As a trivial example, Example 2, “A Perl program that generates a regular expression” is a small Perl program that generates a POSIX extended regular expression that matches an integer, as defined by the EBNF provided in the Wikipedia page on EBNF.[36]
Example 2. A Perl program that generates a regular expression
#!/usr/bin/env perl # # Copyleft 2019 Syd Bauman and Northeastern University Digital # Scholarship Group. # # No parameters; reads no input.
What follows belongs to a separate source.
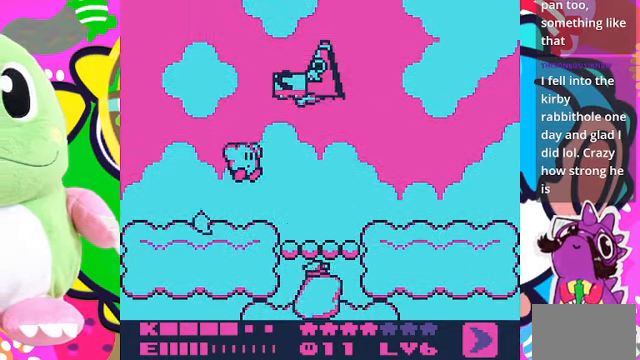
{"dt_ms": 500, "buttons": ["SQUARE"], "left_stick": "center", "right_stick": "center", "events": [[233, "CROSS", "down"], [333, "SQUARE", "down"], [400, "CROSS", "up"]]}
Writes out a regular expression # that matches an integer, where integer is defined by the EBNF # in https://en.wikipedia.org/wiki/Extended_Backus%E2%80%93Naur_form: # | digit excluding zero = "1" | "2" | "3" | "4" | "5" | "6" | "7" | "8" | "9" ; # | digit = "0" | digit excluding zero ; # | natural number = digit excluding zero, { digit } ; # | integer = "0" | [ "-" ], natural number ; # The resulting regexp is intended to be a POSIX ERE, but would # also work as a PCRE or a W3C regular expression, and probably # lots of others. (But not a POSIX BRE or an Emacs LISP regexp.) $digit_sans_zero = "(1|2|3|4|5|6|7|8|9)"; # could be just "[1-9]" :-) $digit = "(0|$digit_sans_zero)"; $natural_number = "($digit_sans_zero($digit)*)"; $integer = "(0|(-?$natural_number))"; print STDOUT "$integer\n"; exit 0;
While I am sure there has been much written on this general approach,[37] I was not looking for general-purpose (regular) grammar to regular expression conversion, I was just looking to convert a particular grammar to a regular expression.
[35] Of course, since an EBNF grammar can represent any context-free language (Chomsky Type 2), there are some EBNFs that cannot be represented by a regular language (Chomsky Type 3), although some regular expression languages (e.g., PCRE) have extensions that allow them to represent any context-free grammar.
[36] Readers who are well versed in PCRE will know that the EBNF can be represented directly in the regular expression, e.g.:
(?(DEFINE) (?<digit_sans_zero> (1|2|3|4|5|6|7|8|9) ) (?<digit> (0|(?&digit_sans_zero)) ) (?<natural_number> (?&digit_sans_zero)(?&digit)* ) (?<integer> (0|(-?(?&natural_number))) ) )^(?&integer)$
While this is impressive, and very useful in its own right, it is not helpful to me here as I am interested in generating a W3C regular expression, not in using PCRE.